> [Objectif de l'exercice]: Pourriez-vous reprendre la lettre de Mirabeau à Sacconay, reproduite ci-dessous, à la suite de sa dernière phrase ?

> [Source]:
· · · · ·
Transcription

Mirabeau, Victor de Riqueti, marquis de, Lettre à Frédéric de Sacconay, Paris, 17 juin 1761

a Paris le 17 juin 1761

Je répons, mon tres cher, à votre lettre du 26 may.
j'espere comme vous que mes ouvrages feront un jour
l'effet que j'ai desiré en faveur de l'humanité. La vérité
est une chose simple. Elle fait peu d'effet sur les contemporains
attendu qu'il faut plus de soins et de patience pour
ramener au simple les esprits gatés par la recherche et
la fausse science, que pour faire parler les sourds et muets
de naissance. mais la jeunesse arrive chaque jour, on lui
indique les sources renommées, la planche du cerveau est
toute neuve, et le vrai y fait cette sorte de trace qui nous
rend l'esprit d'autrui si cher à notre opinion et qui
fait notre propre chair des idées de ceux qui nous ont précédés.
il ne tiendra pas à moi de délucider la portion de véritè
que j'ai choisie, et qui, je l'ose dire, embrasse toutes les autres,
de l'éclaircir, dis-je, et la prouver dans tous ses détails. Ce soin
paroitra superflu et embarrassant à ceux qui viendront
après nous, et je vois déja desirer l'extrait de mes principes
plutot que leur extension; mais cet extrait qui n'est pas une
chose aisée, attendu l'abondance des idées, a fait renoncer
tous ceux qui l'ont tenté, et le soin contraire est un tribut
de charité que je dois à mes contemporains. or charité bien
ordonnée commence par soi même, c'est a dire, par ses freres
et ses amis. Cependant le tems court, mes devoirs personnels croissent
<1v> au lieu de diminuer: mes affaires deviennent plus pesantes
en un tems aussi dur; les attentions domestiques et les
soins de charité de detail coulent et renaissent sans cesse
comme la riviere, et ma vie est tournée de manière que dans
l'état le plus sedentaire, au moyen de ce que ma sante ne me
permet pas le travail de l'après midi, je n'ai pas plus
d'une heure par jour, l'un portant l'autre, pour mes
lettres trop nombreuses et pour mon travail, on ne fait
pas grande besogne avec cela, mais à la longue tout paroit.
voila mon cher ami, à peu près le détail que vous me demandiés
sur ma façon d'être. a l'egard de mes moeurs et de mes idées
elles contrastent chaque jour d'avantage aves celles du pays
que j'habite. L'oisiveté est la mere de tous les vices; pauvreté
est mere d'oisiveté. toute l'Europe incline à ces deux points
par l'enflure des fiscs, l'augmentation des dépenses
destructives, la diminution des dépenses reproductives, le
regne de l'ordre des rentiers &c, conséquemment toute
l'Europe est nécessitée à la dépravation des moeurs. C'est
ici le foyer de cette gangrene, et les moeurs y sont en
proportion. Pour en connoitre le principe et la nécessité
l'aspect n'en est pas moins affligeant à une ame
honnête; mais il faut faire son passage dans la vallée
d'ici bas, resigné à y endurer la saison que la providence
nous y a destinée, faire de son mieux ou de son moins mal
et employer le tems sans le regretter.
· · · · ·
> [Entrées de données]:
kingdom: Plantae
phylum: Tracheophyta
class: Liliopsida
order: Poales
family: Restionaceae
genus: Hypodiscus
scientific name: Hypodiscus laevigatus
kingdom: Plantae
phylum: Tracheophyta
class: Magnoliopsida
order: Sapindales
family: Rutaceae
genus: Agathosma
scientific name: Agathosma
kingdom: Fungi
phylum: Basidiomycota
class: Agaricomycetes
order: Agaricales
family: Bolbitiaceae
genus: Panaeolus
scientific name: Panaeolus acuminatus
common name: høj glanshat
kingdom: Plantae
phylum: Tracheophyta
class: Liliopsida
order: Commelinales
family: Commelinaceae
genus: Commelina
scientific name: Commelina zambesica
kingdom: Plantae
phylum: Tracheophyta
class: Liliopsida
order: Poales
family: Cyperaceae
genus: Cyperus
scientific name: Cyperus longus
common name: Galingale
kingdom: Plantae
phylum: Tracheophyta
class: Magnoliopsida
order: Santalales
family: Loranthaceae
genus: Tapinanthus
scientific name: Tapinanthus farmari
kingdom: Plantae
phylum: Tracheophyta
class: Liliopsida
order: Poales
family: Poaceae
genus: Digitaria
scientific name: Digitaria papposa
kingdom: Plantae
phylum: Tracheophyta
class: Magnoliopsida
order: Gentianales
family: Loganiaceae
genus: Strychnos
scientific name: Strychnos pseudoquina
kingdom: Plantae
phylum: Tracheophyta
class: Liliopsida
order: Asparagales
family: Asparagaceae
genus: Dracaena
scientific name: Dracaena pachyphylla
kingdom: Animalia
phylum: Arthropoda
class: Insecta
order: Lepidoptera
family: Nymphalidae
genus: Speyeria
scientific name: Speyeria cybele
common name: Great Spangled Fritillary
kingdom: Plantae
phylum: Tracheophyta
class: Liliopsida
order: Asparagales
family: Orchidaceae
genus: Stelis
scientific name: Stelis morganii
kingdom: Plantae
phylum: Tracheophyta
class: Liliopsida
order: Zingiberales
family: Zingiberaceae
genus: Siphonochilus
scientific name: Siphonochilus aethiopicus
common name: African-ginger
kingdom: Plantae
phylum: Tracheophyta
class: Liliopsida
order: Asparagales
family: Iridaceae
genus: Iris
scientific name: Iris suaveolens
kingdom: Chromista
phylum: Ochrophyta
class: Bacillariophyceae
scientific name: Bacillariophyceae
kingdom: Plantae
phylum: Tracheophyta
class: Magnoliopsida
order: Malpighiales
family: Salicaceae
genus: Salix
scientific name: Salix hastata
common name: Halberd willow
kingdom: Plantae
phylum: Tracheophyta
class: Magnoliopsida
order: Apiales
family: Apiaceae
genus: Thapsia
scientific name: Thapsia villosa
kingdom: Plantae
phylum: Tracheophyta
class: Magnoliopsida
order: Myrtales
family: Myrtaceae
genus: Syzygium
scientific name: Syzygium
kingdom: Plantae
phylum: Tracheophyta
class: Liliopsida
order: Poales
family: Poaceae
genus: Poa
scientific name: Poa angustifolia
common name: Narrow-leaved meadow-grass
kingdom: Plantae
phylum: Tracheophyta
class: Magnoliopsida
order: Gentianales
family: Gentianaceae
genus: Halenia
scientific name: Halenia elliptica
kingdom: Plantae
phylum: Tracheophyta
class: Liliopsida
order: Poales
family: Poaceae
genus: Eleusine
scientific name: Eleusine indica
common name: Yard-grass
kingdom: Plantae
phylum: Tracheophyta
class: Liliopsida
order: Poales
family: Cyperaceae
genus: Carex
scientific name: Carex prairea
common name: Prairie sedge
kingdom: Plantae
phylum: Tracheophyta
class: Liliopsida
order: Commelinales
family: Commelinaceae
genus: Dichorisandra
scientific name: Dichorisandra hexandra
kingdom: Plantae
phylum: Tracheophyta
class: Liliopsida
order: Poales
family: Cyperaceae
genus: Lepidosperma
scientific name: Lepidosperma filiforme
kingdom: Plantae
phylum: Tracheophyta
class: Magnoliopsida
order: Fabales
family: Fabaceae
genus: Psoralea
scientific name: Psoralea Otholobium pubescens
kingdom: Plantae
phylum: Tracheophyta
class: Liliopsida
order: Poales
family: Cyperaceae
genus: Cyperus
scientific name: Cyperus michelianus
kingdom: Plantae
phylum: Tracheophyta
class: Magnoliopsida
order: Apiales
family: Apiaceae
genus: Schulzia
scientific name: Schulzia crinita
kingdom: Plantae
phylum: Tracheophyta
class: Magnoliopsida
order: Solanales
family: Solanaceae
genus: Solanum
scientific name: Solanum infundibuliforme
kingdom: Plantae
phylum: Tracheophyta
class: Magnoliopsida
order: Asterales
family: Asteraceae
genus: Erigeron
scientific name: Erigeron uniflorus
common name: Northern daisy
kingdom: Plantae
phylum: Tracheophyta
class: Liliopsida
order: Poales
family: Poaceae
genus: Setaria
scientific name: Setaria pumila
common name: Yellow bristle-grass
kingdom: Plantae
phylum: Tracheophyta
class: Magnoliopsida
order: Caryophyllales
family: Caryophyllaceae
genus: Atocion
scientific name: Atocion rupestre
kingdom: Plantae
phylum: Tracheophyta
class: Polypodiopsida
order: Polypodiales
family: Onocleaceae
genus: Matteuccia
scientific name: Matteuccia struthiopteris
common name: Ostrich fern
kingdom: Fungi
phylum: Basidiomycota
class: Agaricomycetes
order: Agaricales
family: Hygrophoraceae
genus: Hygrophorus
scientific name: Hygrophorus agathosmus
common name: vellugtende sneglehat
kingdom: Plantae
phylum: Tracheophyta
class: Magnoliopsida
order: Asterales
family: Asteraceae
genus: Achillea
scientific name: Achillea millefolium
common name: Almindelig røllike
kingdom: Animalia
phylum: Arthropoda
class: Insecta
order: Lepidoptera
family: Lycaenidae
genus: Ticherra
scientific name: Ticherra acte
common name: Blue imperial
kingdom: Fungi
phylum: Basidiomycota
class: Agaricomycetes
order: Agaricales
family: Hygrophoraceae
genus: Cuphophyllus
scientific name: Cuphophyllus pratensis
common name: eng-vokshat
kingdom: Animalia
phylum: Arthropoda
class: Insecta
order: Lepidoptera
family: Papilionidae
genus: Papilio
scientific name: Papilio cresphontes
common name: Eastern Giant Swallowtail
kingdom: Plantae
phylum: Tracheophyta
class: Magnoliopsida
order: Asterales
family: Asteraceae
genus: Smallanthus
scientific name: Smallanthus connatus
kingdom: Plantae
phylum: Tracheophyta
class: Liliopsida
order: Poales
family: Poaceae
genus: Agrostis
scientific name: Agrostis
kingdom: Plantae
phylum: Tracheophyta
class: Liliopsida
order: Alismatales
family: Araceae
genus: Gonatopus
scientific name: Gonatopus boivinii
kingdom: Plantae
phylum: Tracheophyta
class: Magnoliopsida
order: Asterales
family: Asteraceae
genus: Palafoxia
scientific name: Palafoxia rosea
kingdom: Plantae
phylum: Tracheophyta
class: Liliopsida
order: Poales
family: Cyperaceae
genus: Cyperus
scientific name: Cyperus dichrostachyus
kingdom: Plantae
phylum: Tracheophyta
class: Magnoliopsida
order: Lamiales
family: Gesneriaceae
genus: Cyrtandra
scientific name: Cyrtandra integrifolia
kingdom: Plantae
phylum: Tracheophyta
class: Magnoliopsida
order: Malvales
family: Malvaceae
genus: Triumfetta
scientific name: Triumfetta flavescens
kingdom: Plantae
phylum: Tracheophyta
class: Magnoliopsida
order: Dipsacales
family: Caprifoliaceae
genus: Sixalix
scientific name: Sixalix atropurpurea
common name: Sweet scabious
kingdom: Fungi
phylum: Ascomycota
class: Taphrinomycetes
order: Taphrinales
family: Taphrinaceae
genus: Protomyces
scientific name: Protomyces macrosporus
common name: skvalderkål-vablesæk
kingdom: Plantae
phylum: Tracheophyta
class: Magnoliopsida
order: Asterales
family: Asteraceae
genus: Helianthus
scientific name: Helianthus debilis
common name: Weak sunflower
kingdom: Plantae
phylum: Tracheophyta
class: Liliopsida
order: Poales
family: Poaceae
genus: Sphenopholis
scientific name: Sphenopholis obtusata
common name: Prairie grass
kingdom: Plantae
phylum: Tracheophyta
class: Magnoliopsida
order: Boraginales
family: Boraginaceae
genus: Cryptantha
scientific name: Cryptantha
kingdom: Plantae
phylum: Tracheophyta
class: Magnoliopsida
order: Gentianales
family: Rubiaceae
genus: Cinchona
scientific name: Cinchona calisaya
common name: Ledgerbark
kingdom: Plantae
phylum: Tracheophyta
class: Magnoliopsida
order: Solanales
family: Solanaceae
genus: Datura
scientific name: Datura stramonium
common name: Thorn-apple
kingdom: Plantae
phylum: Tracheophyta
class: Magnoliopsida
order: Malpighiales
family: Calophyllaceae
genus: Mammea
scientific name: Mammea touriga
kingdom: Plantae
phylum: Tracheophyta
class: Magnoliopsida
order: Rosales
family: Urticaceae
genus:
· · · · ·
> [Réponse à l'exercice]:
Le tems sera serain pour vous, mon cher ami, quand
ce qui passe entre vos deux sourcils sera bien dans votre
main. Ce n'est que là que l'on peut vous troubler. vous
avès pris le parti resultant du conseil capital que je vous
donnai sur votre conduite publique, et que je vous donnai,
bien instruit que nous ne suivons jamais guere de conseils que
<2r> Ceux que nous aurions près de nous mêmes. Renfermès vous
bien dans vos principes, et toutes les fois que quelque
orage vous viendra de front et vous menacera de près
ou de loin, revenés au calcul intérieur, et vous trouverés
tout de suite que la moitié, que les trois quarts, que le tout
de ce qui vous effraie est un enfant de l'opinion et de la
malheureuse servitude si générale de se croire heureux
ou malheureux dans le cerveau d'autrui. il faut se dire
que me suis-je proposé? d'aller au bien, d'agir pour le
bien, en trouvant la route nous y trouverons la solution
de la difficulté qui se présente, et qui fait le bien trouve
toujours au bout le bien.
Voila pour le rolle public, mon
cher ami, vous avés déja remporté des victoires, vous
en remporterés encore, pourvu que vous en remportiès de
petites et de détail sur vous. Le rolle d'homme vertueux
et de citoyen inflexible pour la justice et les loix nous
éleve lentement, mais stablement. Cependant à mesure
qu'il nous éleve, il demande plus de nous. il est raisonnable
il est juste d'exiger des hommes de la constance et de la
simmétrie dans leur conduite. C'est ce qui expose les
gens de bien a un plus juste et plus scrupuleux examen
que les autres. La vertu n'a point de roideur, elle est douce
liante, mais elle doit être constante, pleine et sans
lacunes.

a l'égard du personnage privé qui entre pour beaucoup
dans la considération du citoyen, la carriere est encore
plus épineuse si l'esprit se revolte contre la patience
journalière et les détails. L'ordre dans la conduite est
le premier point; l'ordre dans les affaires est le second.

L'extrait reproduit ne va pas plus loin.